Last week I accompanied my young teenage son on a school camp to Tihoi Venture School – located near Kinloch, Taupo. This relatively remotely located camp offers a phenomenal set of outdoor learning experiences for those who stay here.
From my perspective, as a teacher/ parent/ manager, it was interesting to see the degree of emphasis placed upon involving the student group in activities that were focused on strengthening relationships…collaboration and cooperation.
Knowing that collaboration and cooperation is also a central learning orientation at the primary school that our daughter attends, it got me thinking “where in the human development chain then does adult learning start to become devoid of a strong collaborative/ cooperation focus ?”.
In my view and based on my own experiences in life to date, I believe that generally the art/ skill of working collaboratively stops being deliberately taught/ guided after secondary school years (i.e. when a student has reached the age of 17 or 18 years). Thereafter, it seems that the pursuit of careers/ business success acting as individuals takes precedent over the pursuit of collaborative/ cooperative relationships. And in my view, this orientation in adult life is having serious consequences in the form of:
a) Dysfunctional workplace relationships.
b) Dysfunctional relationships in the home environment and wider communities.
c) Continuing steady flow of people wanting to “go it alone” (or as a husband/ wife business ownership scenario only) starting-up Small-Medium Enterprises…adding to a proliferation of SME scale businesses operating in New Zealand (have a look at the statistics here: Changing the SME Business Model )
d) Continuing unacceptably high business failure rate; where in my view a significant contributing factor is the sheer/ vast number of SME’s operating in each business category/ industry, causing “fragmentation” of each sector and resulting in each participant battling for a slice of a highly contested market pie – where many participants are unable to secure a “slice” of the pie that is big enough for them to ensure sustained viability.
If you are currently a business owner, and you operate with a “friend” mindset, then you are more than likely predisposed to the idea of forming collaborative working relationships with others (e.g. franchise structure, merged entity, parent company, strategic partnerships). I believe it is people with this mindset who will survive and thrive in business going forward.
On the other hand, if you are an owner of a SME scale business who tends to isolate yourself from the “outside world” and view other businesses as “foes” rather than potential allies, then I implore you to talk with other people who do have a more collaborative attitude towards operating their businesses; for I fear that if you don’t choose a more collaborative path going forward the likelihood that your business remains sustainable/ viable is questionable…particularly if your business is orientated towards appealing to N.Z. based customers only.

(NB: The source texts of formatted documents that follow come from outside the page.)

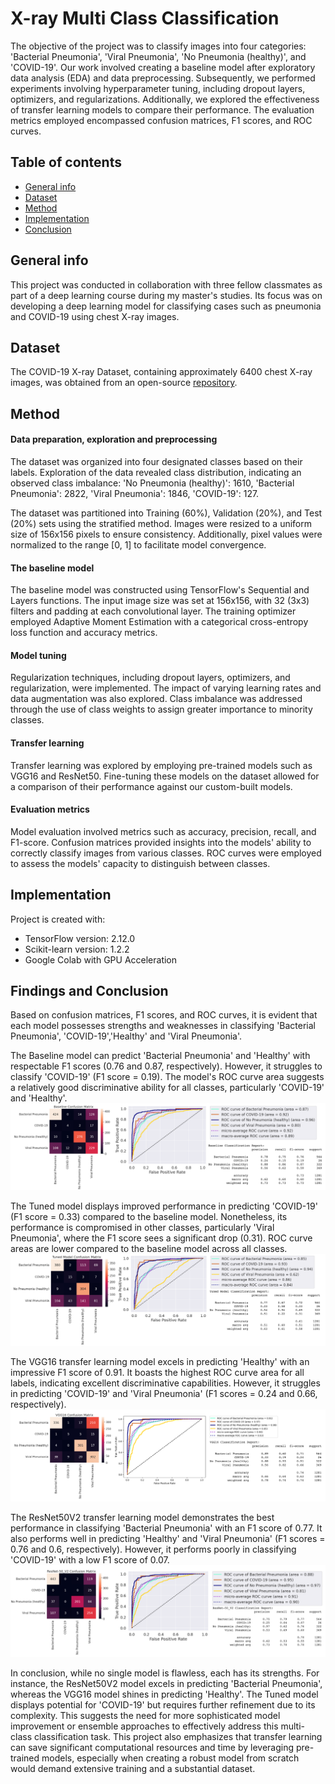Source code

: # X-ray Multi Class Classification
The objective of the project was to classify images into four categories: 'Bacterial Pneumonia', 'Viral Pneumonia', 'No Pneumonia (healthy)', and 'COVID-19'. Our work involved creating a baseline model after exploratory data analysis (EDA) and data preprocessing. Subsequently, we performed experiments involving hyperparameter tuning, including dropout layers, optimizers, and regularizations. Additionally, we explored the effectiveness of transfer learning models to compare their performance. The evaluation metrics employed encompassed confusion matrices, F1 scores, and ROC curves.


## Table of contents
* [General info](#General-info)
* [Dataset](#Dataset)
* [Method](#Method)
* [Implementation](#Implementation)
* [Conclusion](#Findings-and-conclusion)

## General info
This project was conducted in collaboration with three fellow classmates as part of a deep learning course during my master's studies. Its focus was on developing a deep learning model for classifying cases such as pneumonia and COVID-19 using chest X-ray images.

## Dataset
The COVID-19 X-ray Dataset, containing approximately 6400 chest X-ray images, was obtained from an open-source [repository](https://darwin.v7labs.com/v7-labs/covid-19-chest-x-ray-dataset?sort=priority%3Adesc).
	

## Method	
#### Data preparation, exploration and preprocessing
The dataset was organized into four designated classes based on their labels. Exploration of the data revealed class distribution, indicating an observed class imbalance: 'No Pneumonia (healthy)': 1610, 'Bacterial Pneumonia': 2822, 'Viral Pneumonia': 1846, 'COVID-19': 127.

The dataset was partitioned into Training (60%), Validation (20%), and Test (20%) sets using the stratified method. Images were resized to a uniform size of 156x156 pixels to ensure consistency. Additionally, pixel values were normalized to the range [0, 1] to facilitate model convergence.

#### The baseline model
The baseline model was constructed using TensorFlow's Sequential and Layers functions. The input image size was set at 156x156, with 32 (3x3) filters and padding at each convolutional layer. The training optimizer employed Adaptive Moment Estimation with a categorical cross-entropy loss function and accuracy metrics.

#### Model tuning
Regularization techniques, including dropout layers, optimizers, and regularization, were implemented. The impact of varying learning rates and data augmentation was also explored. Class imbalance was addressed through the use of class weights to assign greater importance to minority classes.

#### Transfer learning
Transfer learning was explored by employing pre-trained models such as VGG16 and ResNet50. Fine-tuning these models on the dataset allowed for a comparison of their performance against our custom-built models.

#### Evaluation metrics
Model evaluation involved metrics such as accuracy, precision, recall, and F1-score. Confusion matrices provided insights into the models' ability to correctly classify images from various classes. ROC curves were employed to assess the models' capacity to distinguish between classes.


## Implementation
Project is created with:
* TensorFlow version: 2.12.0
* Scikit-learn version: 1.2.2
* Google Colab with GPU Acceleration


## Findings and Conclusion
Based on confusion matrices, F1 scores, and ROC curves, it is evident that each model possesses strengths and weaknesses in classifying 'Bacterial Pneumonia', 'COVID-19','Healthy' and 'Viral Pneumonia'.

The Baseline model can predict 'Bacterial Pneumonia' and 'Healthy' with respectable F1 scores (0.76 and 0.87, respectively). However, it struggles to classify 'COVID-19' (F1 score = 0.19). The model's ROC curve area suggests a relatively good discriminative ability for all classes, particularly 'COVID-19' and 'Healthy'. ![Baseline](./Baseline.png)

The Tuned model displays improved performance in predicting 'COVID-19' (F1 score = 0.33) compared to the baseline model. Nonetheless, its performance is compromised in other classes, particularly 'Viral Pneumonia', where the F1 score sees a significant drop (0.31). ROC curve areas are lower compared to the baseline model across all classes. ![Tuned](./Tuned.png)

The VGG16 transfer learning model excels in predicting 'Healthy' with an impressive F1 score of 0.91. It boasts the highest ROC curve area for all labels, indicating excellent discriminative capabilities. However, it struggles in predicting 'COVID-19' and 'Viral Pneumonia' (F1 scores = 0.24 and 0.66, respectively). ![VGG16](./VGG16.png)

The ResNet50V2 transfer learning model demonstrates the best performance in classifying 'Bacterial Pneumonia' with an F1 score of 0.77. It also performs well in predicting 'Healthy' and 'Viral Pneumonia' (F1 scores = 0.76 and 0.6, respectively). However, it performs poorly in classifying 'COVID-19' with a low F1 score of 0.07. ![ResNet50V2](./Resnet50v2.png)

In conclusion, while no single model is flawless, each has its strengths. For instance, the ResNet50V2 model excels in predicting 'Bacterial Pneumonia', whereas the VGG16 model shines in predicting 'Healthy'. The Tuned model displays potential for 'COVID-19' but requires further refinement due to its complexity. This suggests the need for more sophisticated model improvement or ensemble approaches to effectively address this multi-class classification task. This project also emphasizes that transfer learning can save significant computational resources and time by leveraging pre-trained models, especially when creating a robust model from scratch would demand extensive training and a substantial dataset.

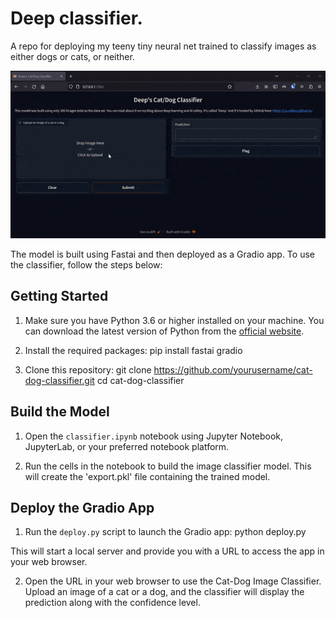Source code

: # Deep classifier.
A repo for deploying my teeny tiny neural net trained to classify images as either dogs or cats, or neither.

![CatDog GIF](classifier.gif)

The model is built using Fastai and then deployed as a Gradio app. To use the classifier, follow the steps below:

## Getting Started

1. Make sure you have Python 3.6 or higher installed on your machine. You can download the latest version of Python from the [official website](https://www.python.org/downloads/).

2. Install the required packages:
    pip install fastai gradio

3. Clone this repository:
    git clone https://github.com/yourusername/cat-dog-classifier.git
    cd cat-dog-classifier


## Build the Model

1. Open the `classifier.ipynb` notebook using Jupyter Notebook, JupyterLab, or your preferred notebook platform.

2. Run the cells in the notebook to build the image classifier model. This will create the 'export.pkl' file containing the trained model.

## Deploy the Gradio App

1. Run the `deploy.py` script to launch the Gradio app:
    python deploy.py

This will start a local server and provide you with a URL to access the app in your web browser.

2. Open the URL in your web browser to use the Cat-Dog Image Classifier. Upload an image of a cat or a dog, and the classifier will display the prediction along with the confidence level.


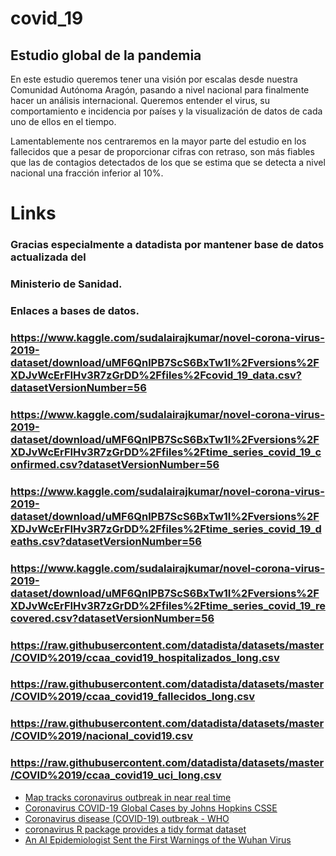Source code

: # covid_19
## Estudio global de la pandemia
  En este estudio queremos tener una visión por escalas desde nuestra Comunidad Autónoma Aragón, pasando a nivel nacional  para finalmente hacer un análisis internacional. Queremos entender el virus, su comportamiento e incidencia por países y la visualización de datos de cada uno de ellos en el tiempo.

  Lamentablemente nos centraremos en la mayor parte del  estudio en los fallecidos que a pesar de proporcionar cifras con retraso, son más fiables que las de contagios detectados de los que se estima que se detecta a nivel nacional una fracción inferior al 10%.
  
 Links
====================
### Gracias especialmente a datadista por mantener base de datos actualizada del 
### Ministerio de Sanidad.

### Enlaces a bases de datos.

### https://www.kaggle.com/sudalairajkumar/novel-corona-virus-2019-dataset/download/uMF6QnlPB7ScS6BxTw1I%2Fversions%2FXDJvWcErFIHv3R7zGrDD%2Ffiles%2Fcovid_19_data.csv?datasetVersionNumber=56

### https://www.kaggle.com/sudalairajkumar/novel-corona-virus-2019-dataset/download/uMF6QnlPB7ScS6BxTw1I%2Fversions%2FXDJvWcErFIHv3R7zGrDD%2Ffiles%2Ftime_series_covid_19_confirmed.csv?datasetVersionNumber=56

### https://www.kaggle.com/sudalairajkumar/novel-corona-virus-2019-dataset/download/uMF6QnlPB7ScS6BxTw1I%2Fversions%2FXDJvWcErFIHv3R7zGrDD%2Ffiles%2Ftime_series_covid_19_deaths.csv?datasetVersionNumber=56

### https://www.kaggle.com/sudalairajkumar/novel-corona-virus-2019-dataset/download/uMF6QnlPB7ScS6BxTw1I%2Fversions%2FXDJvWcErFIHv3R7zGrDD%2Ffiles%2Ftime_series_covid_19_recovered.csv?datasetVersionNumber=56

### https://raw.githubusercontent.com/datadista/datasets/master/COVID%2019/ccaa_covid19_hospitalizados_long.csv

### https://raw.githubusercontent.com/datadista/datasets/master/COVID%2019/ccaa_covid19_fallecidos_long.csv

### https://raw.githubusercontent.com/datadista/datasets/master/COVID%2019/nacional_covid19.csv

### https://raw.githubusercontent.com/datadista/datasets/master/COVID%2019/ccaa_covid19_uci_long.csv


+ [Map tracks coronavirus outbreak in near real time](https://hub.jhu.edu/2020/01/23/coronavirus-outbreak-mapping-tool-649-em1-art1-dtd-health/)
+ [Coronavirus COVID-19 Global Cases by Johns Hopkins CSSE](https://www.arcgis.com/apps/opsdashboard/index.html#/bda7594740fd40299423467b48e9ecf6)
+ [Coronavirus disease (COVID-19) outbreak - WHO](https://www.who.int/emergencies/diseases/novel-coronavirus-2019)
+ [coronavirus R package provides a tidy format dataset](https://github.com/RamiKrispin/coronavirus)
+ [An AI Epidemiologist Sent the First Warnings of the Wuhan Virus](https://www.wired.com/story/ai-epidemiologist-wuhan-public-health-warnings/)
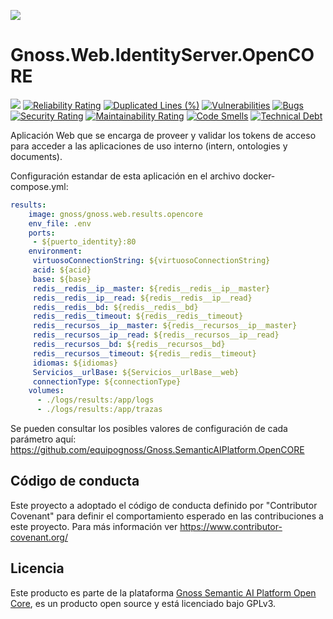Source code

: ![](https://content.gnoss.ws/imagenes/proyectos/personalizacion/7e72bf14-28b9-4beb-82f8-e32a3b49d9d3/cms/logognossazulprincipal.png)

# Gnoss.Web.IdentityServer.OpenCORE

![](https://github.com/equipognoss/Gnoss.Web.IdentityServer.OpenCORE/workflows/BuildIdentityServer/badge.svg)
[![Reliability Rating](https://sonarcloud.io/api/project_badges/measure?project=equipognoss_Gnoss.Web.IdentityServer.OpenCORE&metric=reliability_rating)](https://sonarcloud.io/summary/new_code?id=equipognoss_Gnoss.Web.IdentityServer.OpenCORE)
[![Duplicated Lines (%)](https://sonarcloud.io/api/project_badges/measure?project=equipognoss_Gnoss.Web.IdentityServer.OpenCORE&metric=duplicated_lines_density)](https://sonarcloud.io/summary/new_code?id=equipognoss_Gnoss.Web.IdentityServer.OpenCORE)
[![Vulnerabilities](https://sonarcloud.io/api/project_badges/measure?project=equipognoss_Gnoss.Web.IdentityServer.OpenCORE&metric=vulnerabilities)](https://sonarcloud.io/summary/new_code?id=equipognoss_Gnoss.Web.IdentityServer.OpenCORE)
[![Bugs](https://sonarcloud.io/api/project_badges/measure?project=equipognoss_Gnoss.Web.IdentityServer.OpenCORE&metric=bugs)](https://sonarcloud.io/summary/new_code?id=equipognoss_Gnoss.Web.IdentityServer.OpenCORE)
[![Security Rating](https://sonarcloud.io/api/project_badges/measure?project=equipognoss_Gnoss.Web.IdentityServer.OpenCORE&metric=security_rating)](https://sonarcloud.io/summary/new_code?id=equipognoss_Gnoss.Web.IdentityServer.OpenCORE)
[![Maintainability Rating](https://sonarcloud.io/api/project_badges/measure?project=equipognoss_Gnoss.Web.IdentityServer.OpenCORE&metric=sqale_rating)](https://sonarcloud.io/summary/new_code?id=equipognoss_Gnoss.Web.IdentityServer.OpenCORE)
[![Code Smells](https://sonarcloud.io/api/project_badges/measure?project=equipognoss_Gnoss.Web.IdentityServer.OpenCORE&metric=code_smells)](https://sonarcloud.io/summary/new_code?id=equipognoss_Gnoss.Web.IdentityServer.OpenCORE)
[![Technical Debt](https://sonarcloud.io/api/project_badges/measure?project=equipognoss_Gnoss.Web.IdentityServer.OpenCORE&metric=sqale_index)](https://sonarcloud.io/summary/new_code?id=equipognoss_Gnoss.Web.IdentityServer.OpenCORE)

Aplicación Web que se encarga de proveer y validar los tokens de acceso para acceder a las aplicaciones de uso interno (intern, ontologies y documents). 

Configuración estandar de esta aplicación en el archivo docker-compose.yml: 

```yml
results:
    image: gnoss/gnoss.web.results.opencore
    env_file: .env
    ports:
     - ${puerto_identity}:80
    environment:
     virtuosoConnectionString: ${virtuosoConnectionString}
     acid: ${acid}
     base: ${base}
     redis__redis__ip__master: ${redis__redis__ip__master}
     redis__redis__ip__read: ${redis__redis__ip__read}
     redis__redis__bd: ${redis__redis__bd}
     redis__redis__timeout: ${redis__redis__timeout}
     redis__recursos__ip__master: ${redis__recursos__ip__master}
     redis__recursos__ip__read: ${redis__recursos__ip__read}
     redis__recursos__bd: ${redis__recursos__bd}
     redis__recursos__timeout: ${redis__redis__timeout}
     idiomas: ${idiomas}
     Servicios__urlBase: ${Servicios__urlBase__web}
     connectionType: ${connectionType}
    volumes:
      - ./logs/results:/app/logs
      - ./logs/results:/app/trazas
```

Se pueden consultar los posibles valores de configuración de cada parámetro aquí: https://github.com/equipognoss/Gnoss.SemanticAIPlatform.OpenCORE

## Código de conducta
Este proyecto a adoptado el código de conducta definido por "Contributor Covenant" para definir el comportamiento esperado en las contribuciones a este proyecto. Para más información ver https://www.contributor-covenant.org/

## Licencia
Este producto es parte de la plataforma [Gnoss Semantic AI Platform Open Core](https://github.com/equipognoss/Gnoss.SemanticAIPlatform.OpenCORE), es un producto open source y está licenciado bajo GPLv3.
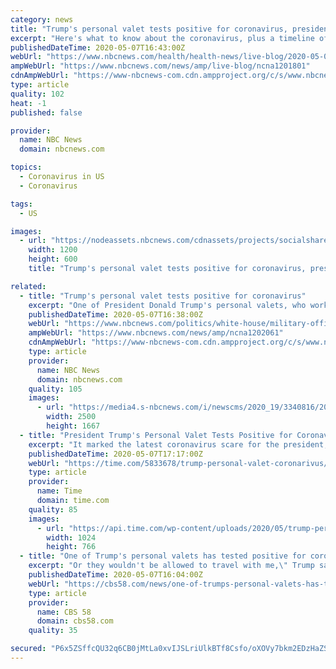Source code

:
 ```yaml
---
category: news
title: "Trump's personal valet tests positive for coronavirus, president ‘not happy’"
excerpt: "Here's what to know about the coronavirus, plus a timeline of the most critical moments: Download the NBC News app for latest updates on the coronavirus outbreak. Peter Alexander and Shannon Pettypiece One of President Donald Trump’s personal valets at the White House has tested positive for the coronavirus and the president was “not happy” when he found out on Wednesday,"
publishedDateTime: 2020-05-07T16:43:00Z
webUrl: "https://www.nbcnews.com/health/health-news/live-blog/2020-05-07-coronavirus-news-n1201801/ncrd1202136"
ampWebUrl: "https://www.nbcnews.com/news/amp/live-blog/ncna1201801"
cdnAmpWebUrl: "https://www-nbcnews-com.cdn.ampproject.org/c/s/www.nbcnews.com/news/amp/live-blog/ncna1201801"
type: article
quality: 102
heat: -1
published: false

provider:
  name: NBC News
  domain: nbcnews.com

topics:
  - Coronavirus in US
  - Coronavirus

tags:
  - US

images:
  - url: "https://nodeassets.nbcnews.com/cdnassets/projects/socialshareimages-bento/og-nbcnews1200x630.png"
    width: 1200
    height: 600
    title: "Trump's personal valet tests positive for coronavirus, president ‘not happy’"

related:
  - title: "Trump's personal valet tests positive for coronavirus"
    excerpt: "One of President Donald Trump's personal valets, who works in the West Wing serving the president his meals, among other duties, has tested positive for the coronavirus, the closest the virus is known to have come to the president,"
    publishedDateTime: 2020-05-07T16:38:00Z
    webUrl: "https://www.nbcnews.com/politics/white-house/military-official-working-white-house-tests-positive-coronavirus-n1202061"
    ampWebUrl: "https://www.nbcnews.com/news/amp/ncna1202061"
    cdnAmpWebUrl: "https://www-nbcnews-com.cdn.ampproject.org/c/s/www.nbcnews.com/news/amp/ncna1202061"
    type: article
    provider:
      name: NBC News
      domain: nbcnews.com
    quality: 105
    images:
      - url: "https://media4.s-nbcnews.com/i/newscms/2020_19/3340816/200507-donald-trump-south-lawn-ew-1228p_1503b9f96c60aae03973329b6c28620f.jpg"
        width: 2500
        height: 1667
  - title: "President Trump's Personal Valet Tests Positive for Coronavirus"
    excerpt: "It marked the latest coronavirus scare for the president, and the first known instance where a person who has come in close proximity to the president has tested positive since several people present at his private Florida club were diagnosed with COVID-19 in early March."
    publishedDateTime: 2020-05-07T17:17:00Z
    webUrl: "https://time.com/5833678/trump-personal-valet-coronarivus/"
    type: article
    provider:
      name: Time
      domain: time.com
    quality: 85
    images:
      - url: "https://api.time.com/wp-content/uploads/2020/05/trump-personal-valet-positive-covid19.jpg"
        width: 1024
        height: 766
  - title: "One of Trump's personal valets has tested positive for coronavirus"
    excerpt: "Or they wouldn't be allowed to travel with me,\" Trump said. \"It's not my choice; it's a very strong group of people that want to make sure they are tested, including Secret Service.\" Still, a negative test and lack of symptoms isn't a sure sign that someone can't spread the virus. Doctors say the incubation period for the coronavirus varies."
    publishedDateTime: 2020-05-07T16:04:00Z
    webUrl: "https://cbs58.com/news/one-of-trumps-personal-valets-has-tested-positive-for-coronavirus"
    type: article
    provider:
      name: CBS 58
      domain: cbs58.com
    quality: 35

secured: "P6x5ZSffcQU32q6CB0jMtLa0xvIJSLriUlkBTf8Csfo/oXOVy7bkm2EDzHaZSZ/q9X5no2Q4r3FZwR8JaVt1MIueazm8FqzZ7OWqj6owy/p3Uu+qWbJubNy/RZdGyig4n1zx5aCZgp3b5OFHNUKM/rqg8pjxL/1BnnU+RPA1WigW8gHzJC9Fs1xvNz6tJCBY0WOTfsBZdct2DuKTfdTxLkOKRZvhLZY5cW254ZLfyzu7c5Z0Uq3gAZ9hbay0m9FDprZ2pfmFkXWRfC9ZWY8TJMJ43NRLoIrXSDjFnwvYS4vVfjKdiYkVhG1m7AgNmtustyQTjih5J9AaxttZ86k9CJRCThpezrqGAUDcJFfyknJmC9rGsxGR1DRqYQ/UKscT8HF4OE/lqILiTJY55PybtUzecNn3F9CTXJsD8AZrn6p0ycn38b/vwKhIxaDtUj77W+h36N9TVfdsP2jcZ6aOkq6FRc8UDomnnXyKQTZO0jM=;q2V0XWREaRQF9aliCRZCFQ=="
---
```


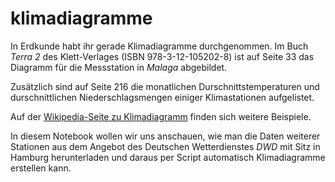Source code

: # klimadiagramme

In Erdkunde habt ihr gerade Klimadiagramme durchgenommen. Im Buch _Terra 2_ des Klett-Verlages (ISBN 978-3-12-105202-8) ist auf Seite 33 das Diagramm für die Messstation in _Malaga_ abgebildet.

Zusätzlich sind auf Seite 216 die monatlichen Durschnittstemperaturen und durschnittlichen Niederschlagsmengen einiger Klimastationen aufgelistet.

Auf der [Wikipedia-Seite zu Klimadiagramm](https://de.wikipedia.org/wiki/Klimadiagramm) finden sich weitere Beispiele.

In diesem Notebook wollen wir uns anschauen, wie man die Daten weiterer Stationen aus dem Angebot des Deutschen Wetterdienstes _DWD_ mit Sitz in Hamburg herunterladen und daraus per Script automatisch Klimadiagramme erstellen kann.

This is what collaboration looks like for school students (the Tihoi experience):
This is what collaboration looks like for business people:
a) Strategic partnerships formed with carefully selected suppliers – to achieve collaborative marketing and special terms of trade.
b) Being a part of a buying group, cooperative or franchise structure – which affords more beneficial terms of trade than you otherwise could hope to receive operating as a single business unit.
c) Being one of multiple individual legal entities (e.g. limited liability companies) that operates under a single parent company, and therefore a single brand.
d) Being one of two or more separate legal entities that merge to achieve a single entity that is larger and which yields greater commercial benefits versus operating as individual business units.